His main complaint with the CVC code is that board members will pass judgement on alleged offenders. The Erin code provides for the hiring of an independent investigator, which is a more expensive process.

Maieron read a legal opinion from his lawyer Dennis Perlin, saying that the CVC had no legal mandate to create a Code of Conduct. The CVC's lawyer disagreed. Perlin also said he thought it was improper for the code to prohibit members from suing the CVC.

The board rejected Maieron's motion to develop a procedure bylaw, with CAO Rae Horst saying that process could cost up to $86,000 if a consultant was hired.

Maieron had been elected as one of two vice-chairs of the board in 2012, but lost that post (and a $5,800 annual stipend) in the 2013 election. He lost some support due to his refusal to sign the Code of Conduct. He said his concern is not the money, or the position (which has no specific duties), but the process.

With three people running for two vice-chair positions, Horst said the election procedure was changed this year, with legal advice, to avoid confusion that had been a problem in 2012. Instead of having one ballot, with the top two people being elected, there were two ballots and the results were combined. Members were not allowed to vote twice for the same candidate.

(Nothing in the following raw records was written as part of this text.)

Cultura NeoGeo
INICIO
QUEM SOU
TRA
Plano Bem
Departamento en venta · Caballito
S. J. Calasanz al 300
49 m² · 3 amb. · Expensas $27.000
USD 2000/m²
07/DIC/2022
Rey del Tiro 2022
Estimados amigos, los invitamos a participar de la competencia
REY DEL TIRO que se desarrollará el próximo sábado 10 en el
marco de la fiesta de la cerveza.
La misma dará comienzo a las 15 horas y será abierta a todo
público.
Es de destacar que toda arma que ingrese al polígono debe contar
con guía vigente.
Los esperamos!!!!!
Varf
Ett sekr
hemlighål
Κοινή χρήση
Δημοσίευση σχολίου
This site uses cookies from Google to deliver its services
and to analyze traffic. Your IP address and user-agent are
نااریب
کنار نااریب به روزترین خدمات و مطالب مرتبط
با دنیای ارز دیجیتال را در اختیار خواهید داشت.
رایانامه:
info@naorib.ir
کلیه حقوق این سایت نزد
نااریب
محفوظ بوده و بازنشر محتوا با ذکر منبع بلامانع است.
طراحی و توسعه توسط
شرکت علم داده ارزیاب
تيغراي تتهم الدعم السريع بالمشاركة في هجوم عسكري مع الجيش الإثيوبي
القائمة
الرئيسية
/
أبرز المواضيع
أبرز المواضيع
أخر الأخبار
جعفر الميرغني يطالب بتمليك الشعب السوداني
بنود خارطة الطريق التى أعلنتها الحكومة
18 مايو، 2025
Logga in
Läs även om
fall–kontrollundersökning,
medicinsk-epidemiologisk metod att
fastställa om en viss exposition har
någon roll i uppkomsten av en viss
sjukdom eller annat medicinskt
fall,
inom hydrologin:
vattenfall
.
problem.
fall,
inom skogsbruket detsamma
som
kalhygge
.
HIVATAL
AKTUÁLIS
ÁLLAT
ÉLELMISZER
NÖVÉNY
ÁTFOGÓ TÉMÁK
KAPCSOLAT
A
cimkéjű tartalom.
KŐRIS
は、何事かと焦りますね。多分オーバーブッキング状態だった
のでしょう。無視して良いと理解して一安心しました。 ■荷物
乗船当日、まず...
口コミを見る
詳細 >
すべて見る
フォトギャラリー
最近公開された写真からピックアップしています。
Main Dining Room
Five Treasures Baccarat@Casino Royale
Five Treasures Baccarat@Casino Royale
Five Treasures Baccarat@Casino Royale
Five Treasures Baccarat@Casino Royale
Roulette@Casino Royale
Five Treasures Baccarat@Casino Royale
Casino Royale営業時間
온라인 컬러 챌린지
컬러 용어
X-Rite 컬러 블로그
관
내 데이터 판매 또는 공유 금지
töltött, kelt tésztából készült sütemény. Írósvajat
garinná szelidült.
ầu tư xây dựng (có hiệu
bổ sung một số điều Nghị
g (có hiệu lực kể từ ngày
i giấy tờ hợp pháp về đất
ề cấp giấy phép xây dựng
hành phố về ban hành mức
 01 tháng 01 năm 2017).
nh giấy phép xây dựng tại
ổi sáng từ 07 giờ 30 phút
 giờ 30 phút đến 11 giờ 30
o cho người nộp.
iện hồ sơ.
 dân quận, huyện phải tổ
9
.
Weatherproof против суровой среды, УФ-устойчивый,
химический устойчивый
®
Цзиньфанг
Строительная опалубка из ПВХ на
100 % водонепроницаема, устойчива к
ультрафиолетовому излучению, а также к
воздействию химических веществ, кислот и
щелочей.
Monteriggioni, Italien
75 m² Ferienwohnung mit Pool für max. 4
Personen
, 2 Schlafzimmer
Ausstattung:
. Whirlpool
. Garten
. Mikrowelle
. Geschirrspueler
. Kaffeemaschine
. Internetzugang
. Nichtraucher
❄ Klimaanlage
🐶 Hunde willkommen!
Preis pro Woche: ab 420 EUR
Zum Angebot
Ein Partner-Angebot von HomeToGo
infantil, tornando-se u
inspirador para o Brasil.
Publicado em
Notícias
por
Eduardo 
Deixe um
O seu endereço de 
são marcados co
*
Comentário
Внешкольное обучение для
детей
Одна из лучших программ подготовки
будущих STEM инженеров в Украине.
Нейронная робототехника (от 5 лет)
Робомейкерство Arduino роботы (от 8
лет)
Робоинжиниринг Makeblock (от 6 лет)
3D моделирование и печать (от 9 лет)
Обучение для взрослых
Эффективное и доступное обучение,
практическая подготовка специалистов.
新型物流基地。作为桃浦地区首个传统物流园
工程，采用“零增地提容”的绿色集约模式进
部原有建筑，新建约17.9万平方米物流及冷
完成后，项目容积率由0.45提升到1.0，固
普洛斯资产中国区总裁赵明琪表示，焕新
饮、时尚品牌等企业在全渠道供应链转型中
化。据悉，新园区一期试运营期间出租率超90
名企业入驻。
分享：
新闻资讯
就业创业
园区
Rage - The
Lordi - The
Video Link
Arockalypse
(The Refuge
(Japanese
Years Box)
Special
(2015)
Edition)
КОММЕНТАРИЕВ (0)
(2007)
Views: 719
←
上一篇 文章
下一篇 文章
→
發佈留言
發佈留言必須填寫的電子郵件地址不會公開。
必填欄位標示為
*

Maieron said this created more confusion and worked to his disadvantage. He and his lawyer said any change to the process should have been approved by the provincial government, but the board asserted that it had leeway to structure elections as they thought best. Staff will re-examine the procedure.

Maieron's call for the keeping of agendas and minutes at closed-door meetings was rejected by members, many of whom do not follow that practice in their home municipalities. They said written records of frank confidential discussions could leak out and be used against the interests of the CVC.

Chair Mullin said she took "great exception" to Maieron's call for more oversight, openness and transparency at conservation authorities, which was covered recently by The Toronto Sun. Maieron says it is not his intent to attack conservation authorities.

"I don't believe we can be more transparent and accountable," said Mullin, noting that conservation authorities are under attack by the Progressive Conservatives. "This is not the time to start that kind of conversation."

Rosemary Keenan of the Credit River Alliance, composed of various environmental groups, has monitored board meetings for four years. She has sent a letter to the Sun on her own behalf:

"It is unfortunate that Mayor Maieron of Erin takes such a dim view of Conservation Authorities and Credit Valley Conservation in particular," she said. In drafting the Code of Conduct, the board "devoted considerable time and expertise to ensuring that this was done in a transparent and accountable manner."